If I was in the burbs, it would be the Brady's house, but would have to install a dishwasher, they never showed one did they?
If I was in the city on a budget,it would have to be Mary Richard's first apartment. If I was well off, then it would have to be George and Weezy's deluxe apartment in the sky complete with harvest gold side by side with icemaker and pot scrubber dishwasher.
One thing I always wondered about. If that apartment was so deluxe with 4 bathrooms and dishwasher, why did Florence have to go to the buildings laundryroom? Shouldn't there have been a washer hook up somewhere?
 
Not Really

Many NYC apartment buildings both upscale, low and in between did not have laundry connections and or laundry rooms in each apartment. Indeed most apartment leases then and now forbid the installation of any laundry appliance (washer or dryer). Some even ban automatic dishwashers as well.

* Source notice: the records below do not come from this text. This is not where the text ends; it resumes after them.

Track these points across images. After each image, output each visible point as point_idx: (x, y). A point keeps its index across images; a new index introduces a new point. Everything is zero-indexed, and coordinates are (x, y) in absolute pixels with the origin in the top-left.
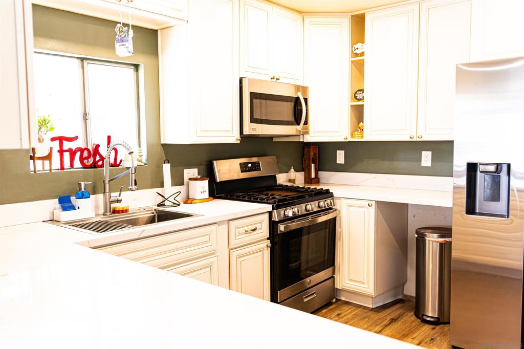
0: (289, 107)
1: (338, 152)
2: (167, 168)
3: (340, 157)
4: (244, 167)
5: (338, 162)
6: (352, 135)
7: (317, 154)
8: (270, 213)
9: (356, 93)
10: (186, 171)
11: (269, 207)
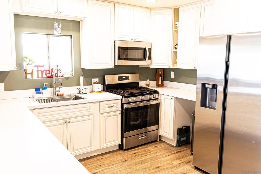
0: (141, 52)
1: (172, 72)
2: (82, 78)
3: (173, 75)
4: (120, 79)
5: (172, 77)
6: (173, 65)
7: (163, 73)
8: (122, 99)
9: (175, 45)
10: (93, 80)
11: (121, 97)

Even co-ops on some of the most poshest avenues in Manhattan have laundry rooms and at one point forbade washing machines, though for the most part that ban has died off.

Dishwashers, washing machines, even garbage disposals are rare in older NYC buildings because often the pre-war plumbing simply was not designed for such things.

Though dishwashers have become more common in NYC apartments, washing machines and dryers connections really began to be offered during the last real estate boom. So many new condos and such coming on the market, each tried to out perform the other with amenities, and the number one thing from many was a washer and dryer. Kind of makes sense, with all these young familes moving into the city, who has the time and or inclination to use a common laundryroom?

Have been in the apartment building shown on "The Jeffersons". In the service basement, just across from the package room is a huge laundry area. IIRC, two or three long rows of top loading washing machines, with hordes of dryers against the walls.